Where is the gas in interstellar space?

Speaking at the Royal Astronomical Society National Astronomy Meeting in Preston on Tuesday 17 April, Professor Barstow will present a map of the local interstellar medium, the gas lying between the stars out to distances of about 300 light years from the Sun, made using the Far Ultraviolet Spectroscopic Explorer (FUSE) satellite.

Professor Barstow and his team used FUSE to observe a group of white dwarf stars (compact remnants of stars like our Sun will be at the end of its life). The scientists intended to probe the structure of interstellar space in the vicinity of the Sun by searching for the imprint of oxygen in the ultraviolet light from the stars. However, all the oxygen detected was found to be in the atmospheres of the stars and no interstellar oxygen was found. This implies that, rather than being full of tenuous ionized gas, as expected, this region of interstellar space (the Local Cavity) is actually empty and was probably swept clear by an ancient supernova explosion a few million years ago.

Our present picture of the local interstellar medium is that the Sun and Solar system are embedded in and near the edge of a wispy diffuse cloud, known as the Local Cloud (or Local Fluff). This cloud, which is only 20-30 light years across, is itself in a larger much less dense region called the Local Bubble or Local Cavity.

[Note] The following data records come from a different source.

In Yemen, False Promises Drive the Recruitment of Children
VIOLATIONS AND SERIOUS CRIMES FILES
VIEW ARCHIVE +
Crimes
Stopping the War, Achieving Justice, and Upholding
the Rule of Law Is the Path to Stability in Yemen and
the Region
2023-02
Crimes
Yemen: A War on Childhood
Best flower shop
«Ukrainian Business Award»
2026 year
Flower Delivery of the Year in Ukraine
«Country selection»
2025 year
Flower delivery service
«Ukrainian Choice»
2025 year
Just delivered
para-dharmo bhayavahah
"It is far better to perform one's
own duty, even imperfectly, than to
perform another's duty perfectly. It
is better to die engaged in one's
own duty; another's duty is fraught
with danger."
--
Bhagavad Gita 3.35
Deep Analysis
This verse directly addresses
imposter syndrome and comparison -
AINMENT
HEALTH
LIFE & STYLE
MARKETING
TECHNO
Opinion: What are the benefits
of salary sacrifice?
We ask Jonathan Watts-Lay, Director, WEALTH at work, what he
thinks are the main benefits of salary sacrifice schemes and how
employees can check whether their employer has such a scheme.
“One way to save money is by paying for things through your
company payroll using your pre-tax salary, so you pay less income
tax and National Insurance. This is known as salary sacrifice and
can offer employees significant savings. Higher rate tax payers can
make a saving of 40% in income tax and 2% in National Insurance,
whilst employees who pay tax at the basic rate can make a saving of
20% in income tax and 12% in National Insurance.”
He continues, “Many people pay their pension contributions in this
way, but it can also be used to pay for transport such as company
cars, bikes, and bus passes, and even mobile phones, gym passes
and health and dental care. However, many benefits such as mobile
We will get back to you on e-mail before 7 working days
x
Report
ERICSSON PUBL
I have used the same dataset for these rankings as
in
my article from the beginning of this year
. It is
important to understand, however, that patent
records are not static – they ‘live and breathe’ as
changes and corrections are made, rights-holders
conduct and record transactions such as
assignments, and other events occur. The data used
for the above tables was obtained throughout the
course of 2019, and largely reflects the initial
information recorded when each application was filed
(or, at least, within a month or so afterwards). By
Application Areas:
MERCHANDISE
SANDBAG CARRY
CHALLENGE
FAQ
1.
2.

The gas in the Local Cavity was expected to bear the scars of recent nearby events, such as supernova explosions, and radiation from hot young stars. These would make the cavity gas hot and ionized, with the electrons stripped from the constituent atoms, and should be detected by FUSE. The hot gas should emit also X-rays that are detected as a diffuse background in X-ray telescopes. However, if there is no hot gas present, then we need to find another explanation for this X-ray background. One novel suggestion is that it arises from the exchange of charged particles at the boundary between the Sun’s magnetic field and interstellar space.